Wimbledon’ın ilk Afrikalı şampiyonu efsâne tenisçi Arthur Ashe, kan naklinden kaptığı
AIDS virüsü nedeniyle ölüm döşeğindeydi. Hayranlarından birisi sordu: “Tanrı böylesine kötü
bir hastalık için neden seni seçti?” Arthur Ashe cevap verdi: “Tüm dünyada 50 milyon çocuk
tenis oynamaya başlar, 5 milyonu tenis oynamayı öğrenir. 500 bini profesyonel tenişçi olur, 50
bini yarışmalara girer, 5 bini büyük turnuvalara erişir, 50’si Wimbledon’a kadar gelir, 4’ü yarı
finale, 2’si finale kalır. Elimde şampiyonluk kupasını tutarken Allah’a ‘Neden ben?’ diye hiç
sormadım. Şimdi de sancı çekerken Allah’a nasıl ‘Neden ben?’ diye nasıl sorabilirim ki” demiş
efsâne.
Ve devam etmiş; “Mutluluk insanı keyifli yapar, zorluklar ise güçlü… Hüzün insanı
insan yapar. Allah’a asla ‘Neden ben?’ diye sormayın. Ne olacaksa, olur. İşte, başarılı olan
insanların birçoğunun, kazanılan başarıdan sonra içine düştüğü kötü bir yanılgı vardır. Bu da
hayatın elde edilen başarıdan dolayı insana borçlu kalması durumudur” diye konuyu bağlamış.
Neyse, Arthur Ashe’ye katılıyoruz ama bilinsin ki kaderin de üzerinde bir kader vardır.
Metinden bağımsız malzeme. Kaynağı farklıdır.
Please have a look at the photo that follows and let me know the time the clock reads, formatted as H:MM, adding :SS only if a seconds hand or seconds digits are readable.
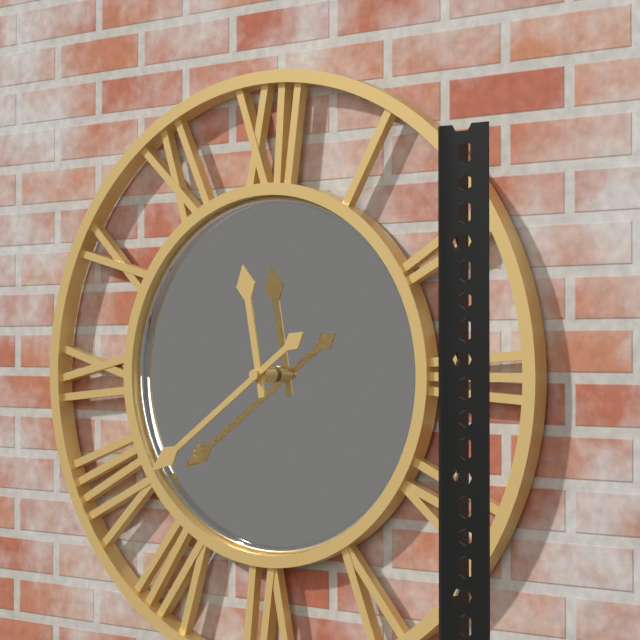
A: 11:39
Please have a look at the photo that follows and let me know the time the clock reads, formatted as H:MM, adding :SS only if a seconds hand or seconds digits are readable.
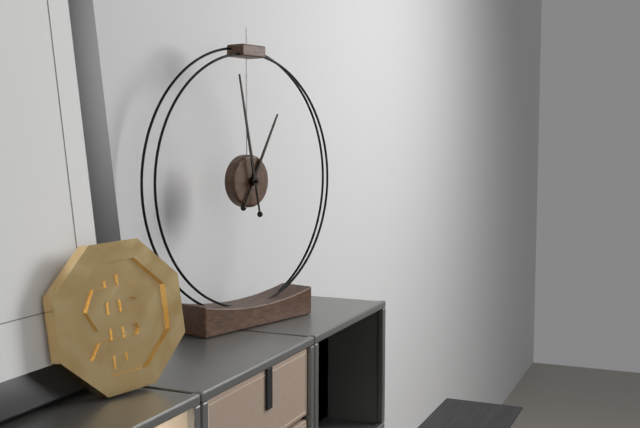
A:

Kader mi? Ezeli vakitten başlayıp ebediyete kadar olmuş olan ve olacak şeylerin zamanının,
yerinin ve nasıl olacağının Allah tarafından bilinmesini ifâde eder. Kaza ise Allah’ın daha önce
bilip takdir etmiş olduğu her şeyin zamanı gelmesi durumunda ortaya çıkarılmasıdır. İşte, bu
süreçte de mutlak kader hâsıl olur. Sonuç mu? Geçmiş, geçmiştir. Geleceğe umutla bakmak
dileğiyle, rüyamızda.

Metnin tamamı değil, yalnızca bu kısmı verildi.